Former world chess champion Mikhail Botvinnik helped build the Soviet’s dominant chess system. His pupils included Anatoly Karpov, Garry Kasparov and Vladimir Kramnik: all world champions as well.
According to Wikipedia, perhaps Botvinnik’s biggest contribution was figuring out the right way to train people to get better at chess:
“Botvinnik’s example and teaching established the modern approach to preparing for competitive chess: regular but moderate physical exercise; analysing very thoroughly a relatively narrow repertoire of openings; annotating one’s own games, those of past great players and those of competitors; publishing one’s annotations so that others can point out any errors; studying strong opponents to discover their strengths and weaknesses; ruthless objectivity about one’s own strengths and weaknesses.”
This quote came to my attention when a reader pointed me toward a tweet about Botvinnik from Washington Post reporter Harry Stevens, who added the following commentary: “seems like a generally smart way to get good at just about anything.”
I agree. More to the point, this got me wondering how many modern endeavors, especially within the rapidly developing knowledge sector, are still waiting for their own Botvinnik to help figure out how to get serious about getting better.
10 thoughts on “Mikhail Botvinnik and the Invention of Modern Chess Training”
Cal, what do you think about David Epstein’s book “Range”? He says that golf and chess are part of a “kind learning environment” where patterns repeat over and over, and feedback is extremely accurate and usually very rapid. On the other hand, he argues that most activities that interest humans are part of a “wicked learning environment” where there are ill-defined challenges and few rigid rules and because of that you can’t apply the same approach.
Andres, read Anders Ericsson’s book Peak. He talks about how businesses can utilize puroseful practice to achieve some of the same learning goals of the deliberate practice techniques chess players use.

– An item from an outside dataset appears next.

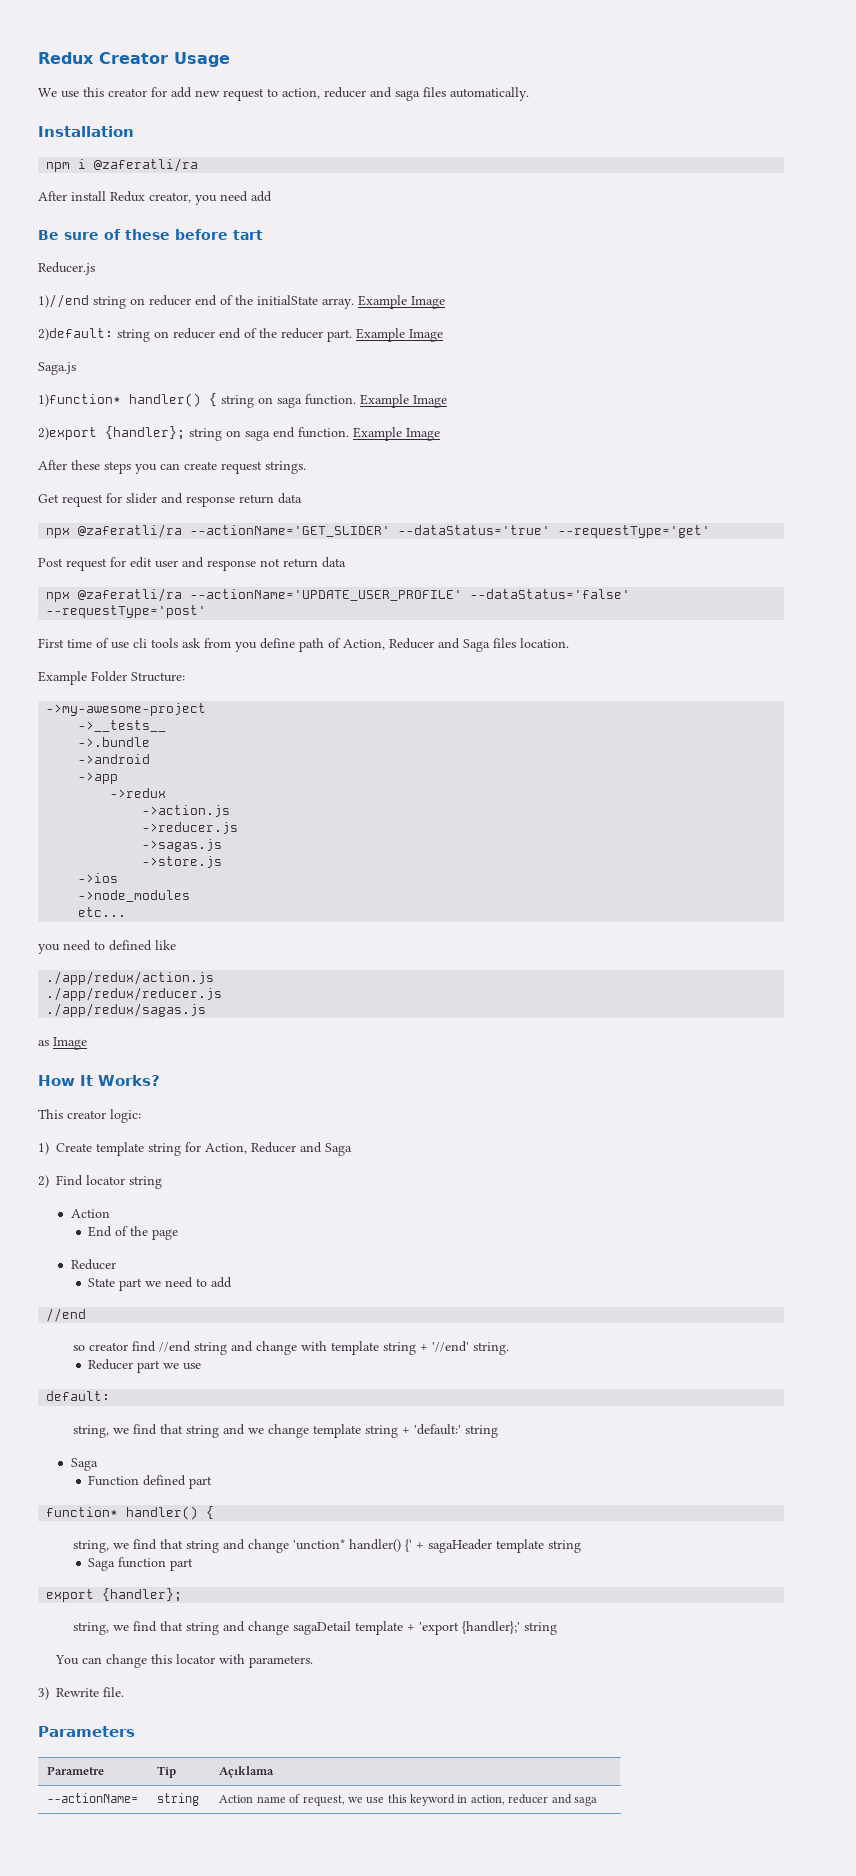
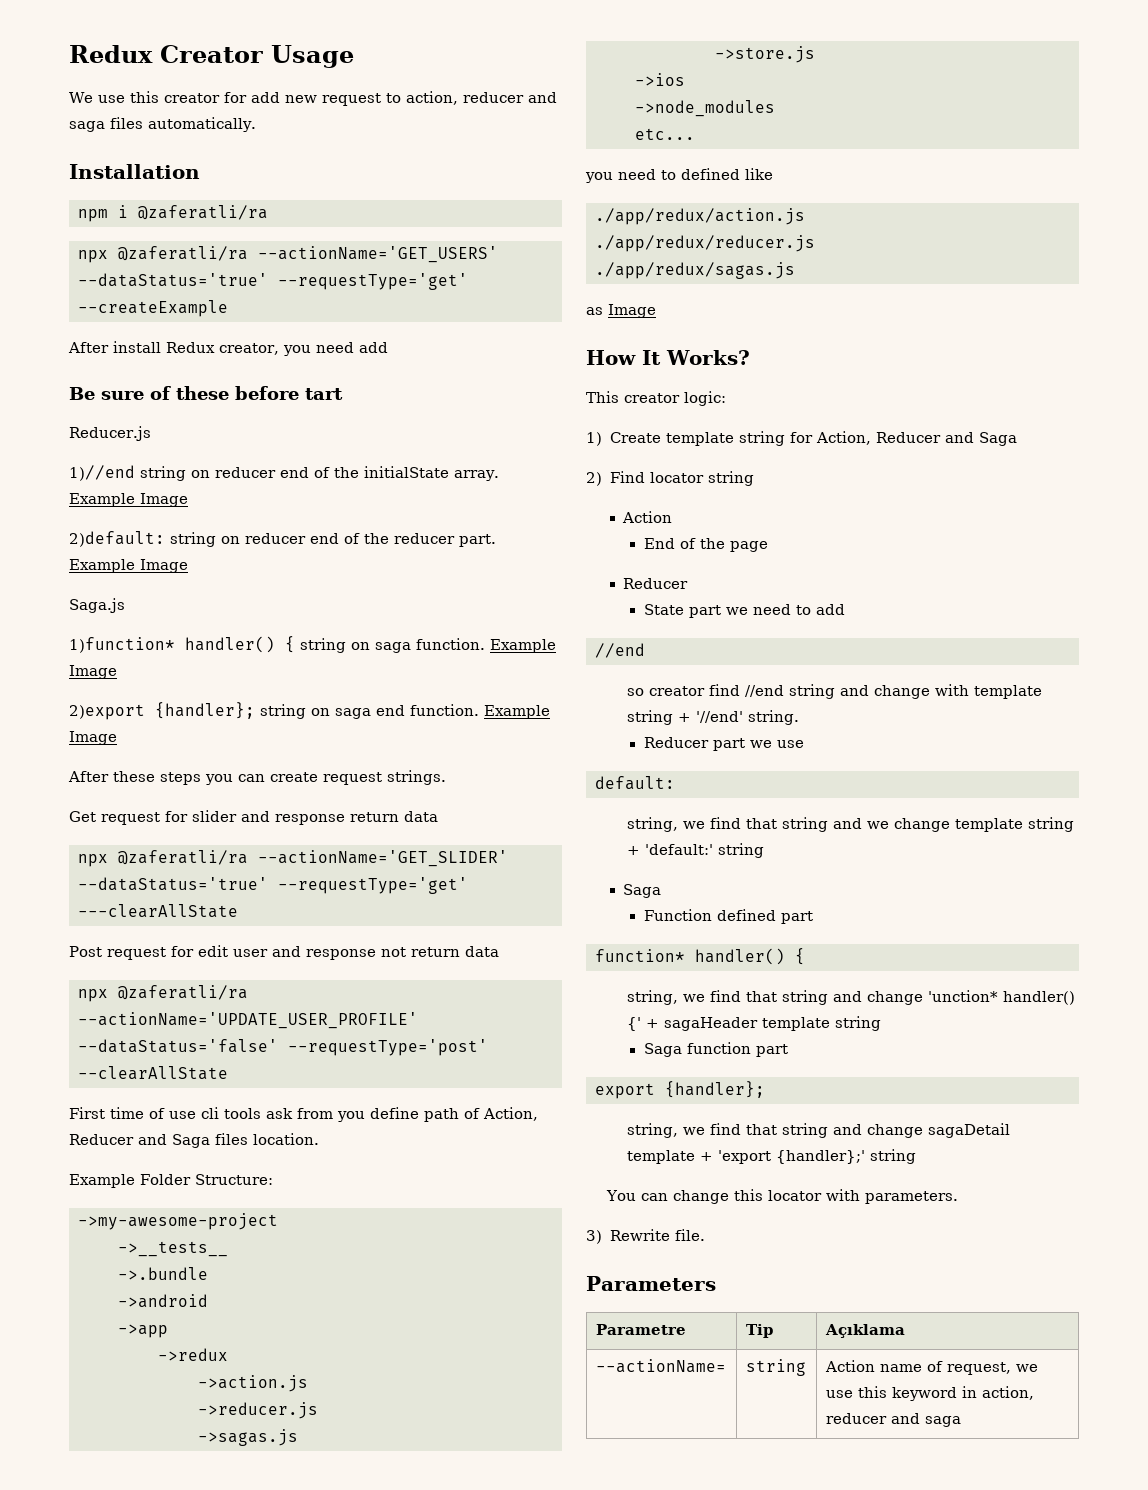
(199, 165) none -> [78,246,498,263] [78,273,468,290] [78,300,228,317] // npx @zaferatli/ra --actionName='GET_USERS' --dataStatus='true' --requestType='get' --createExample
(711, 531) none -> [78,904,238,918] ---clearAllState
(207, 611) none -> [78,1066,228,1080] --clearAllState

Also, i would like to add that “So Good They Can’t Ignore You” and “Range” agree when it comes to passion and work. I loved the quote from Herminia Ibarra that Epstein shared: “we learn who we are in practice, not in theory”. When it comes to career capital, in people with range (generalists) the skills that are rare and valuable comes from different pursuits that accumulates and give you a fresh and unique perspective.
Range was my first thought as well. I think deliberate practice clearly has a role even in wicked learning environments, but insights from chess mastery can only take us so far.
Thanks, Mike. I already have the book on Kindle so i will start soon. Considering that this is one of my favourite blogs and the topics are related, i wanted to read here about Epstein’s argument because it seems to contradict, in a very compelling way, some things about “deliberate practice”, specifically when it comes to “wicked learning environments” which he says comprenhends the majority of activities in which humans are interested.
I don’t live with anyone who plays chess or who may not even have an interest. How do you feel about playing chess using a gaming app? I found one that’s pretty interesting.
Josh Waitzkin’s book “The Art of Learning” is good too.
Seems like everything is concentrated to an very hard feedback loop. As if you do everything in your power to get feedback from everyone who can provide it. You need a strong moral courage for that.
My Chess skills are in a very beginner mode, so i can not appraise it, but i think i can adopt it to a lot of skills.
I believe “ruthless objectivity about one’s own strengths and weaknesses” is probably the most challenging here. Truly ruthless objectivity about one’s own strengths and weaknesses is not an easy path. Not at all. Especially if sought alone (hence why coaches, teachers are probably so effective).
It seems every time I make progress in anything my ego starts to build up around my newly learned skills. But to improve and get better, one has to be willing at every turn to abandon all progress they’ve made in favor of learning. Almost like a kid experimenting, “hey, what if I tried this move on this open even though it’s not called for?”
It’s like an infinite loop of try the rule, learn the rule, break the rule.